No director as rigorous and idiosyncratic as Bresson, who was a handsome, aristocratic-looking man with silver-white hair, could be expected to have the influence on Hollywood filmmakers of an Akira Kurosawa, for example, or a Federico Fellini. But he did influence screenwriter and director Paul Schrader deeply, both as a film theorist and as a filmmaker. Among Schrader's films, "American Gigolo" (1980) reflects Bresson's influence the most strongly, as Richard Gere, in the title role, develops an increasing longing for spiritual redemption the more he succeeds as a paid lover of wealthy women.

Not much is known of Bresson's youth. and until recently he was believed to have been born in 1901 in the Auvergne. A devout Catholic, he studied philosophy and painting at the Beaux Arts but was soon drawn to the cinema, becoming a screenwriter. He became a prisoner of war in Germany in March 1940, and after repatriation to France in June 1941, he began work on his first film as a director as well as a writer, "Les Anges du Peche" ("Angels of Sin") (1943), set in a convent and said to be a portent of all the films that were to follow.

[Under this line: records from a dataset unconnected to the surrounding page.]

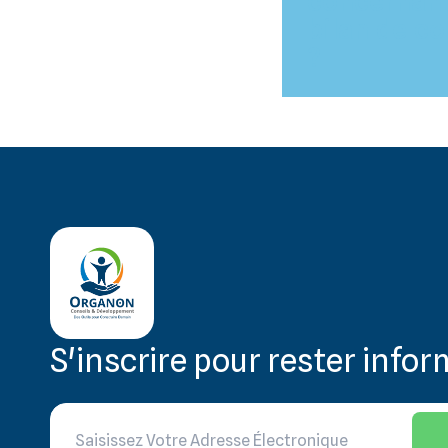
concernant
bilan de c
?
S'inscrire pour rester info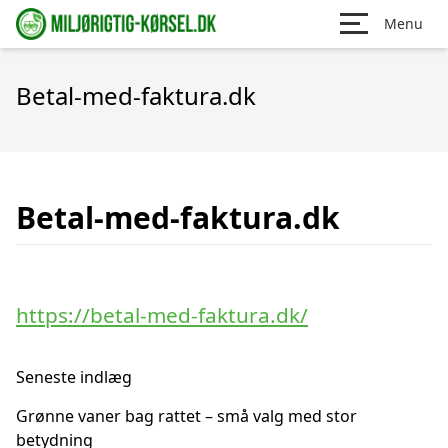
Menu
Betal-med-faktura.dk
Betal-med-faktura.dk
https://betal-med-faktura.dk/
Seneste indlæg
Grønne vaner bag rattet – små valg med stor
betydning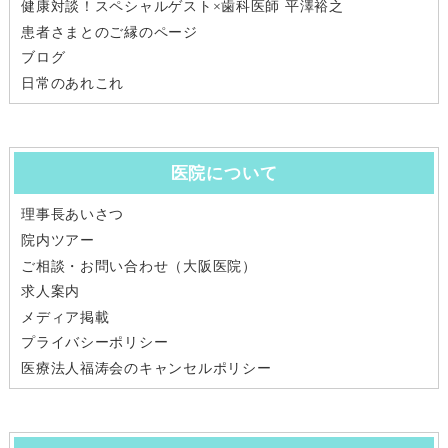
健康対談！スペシャルゲスト×歯科医師 平澤裕之
患者さまとのご縁のページ
ブログ
日常のあれこれ
医院について
理事長あいさつ
院内ツアー
ご相談・お問い合わせ（大阪医院）
求人案内
メディア掲載
プライバシーポリシー
医療法人福涛会のキャンセルポリシー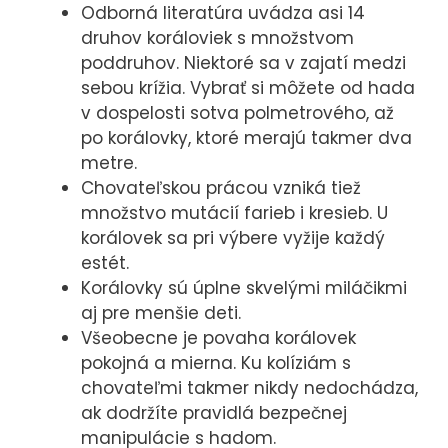
Tieto dáta
Odborná literatúra uvádza asi 14
následne
druhov koráloviek s množstvom
poddruhov. Niektoré sa v zajatí medzi
vyhodnocujeme
sebou krížia. Vybrať si môžete od hada
ako celok, tzn.
v dospelosti sotva polmetrového, až
nepoužívame
po korálovky, ktoré merajú takmer dva
ich na Vašu
metre.
identifikáciu.
Chovateľskou prácou vzniká tiež
množstvo mutácií farieb i kresieb. U
korálovek sa pri výbere vyžije každý
Preferenčné
estét.
cookies
Korálovky sú úplne skvelými miláčikmi
Preferenčné
aj pre menšie deti.
cookies slúžia
Všeobecne je povaha korálovek
predovšetkým
pokojná a mierna. Ku kolíziám s
na
chovateľmi takmer nikdy nedochádza,
spríjemnenie
ak dodržíte pravidlá bezpečnej
Vašej práce s
manipulácie s hadom.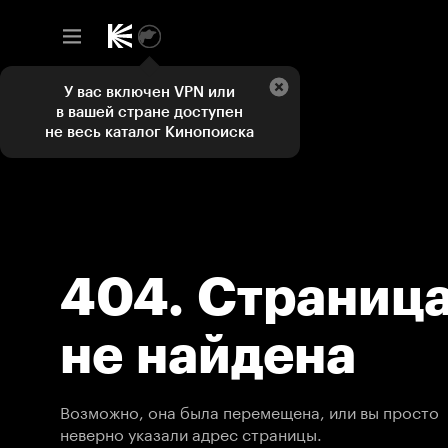
У вас включен VPN или
в вашей стране доступен
не весь каталог Кинопоиска
404. Страниц
не найдена
Возможно, она была перемещена, или вы просто
неверно указали адрес страницы.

As the years passed Bresson continued experimenting in his style and concerned himself increasingly with the challenges facing young people. He ended his career with the terse, bristling "L'Argent," in which the refusal of a Parisian playboy's rich father to give him an allowance has a domino-like effect. Inspired by a Tolstoy short story, the film is neither a demonstration of the axiom that money is the root of all evil nor a Marxist tract. Instead, the plight of an innocent man falsely accused of knowingly passing phony money evolves into a contemplation of free will and fate.

In the years of professional inactivity that followed "L'Argent," Besson's reputation grew stronger with revivals of his films and retrospectives of his career taking place worldwide. In 1975 Bresson wrote "Notes on Cinematography," revealing his thoughts on filmmaking. Yet he was fond of quoting painter Paul Cezanne: "I paint, I work, I think of nothing."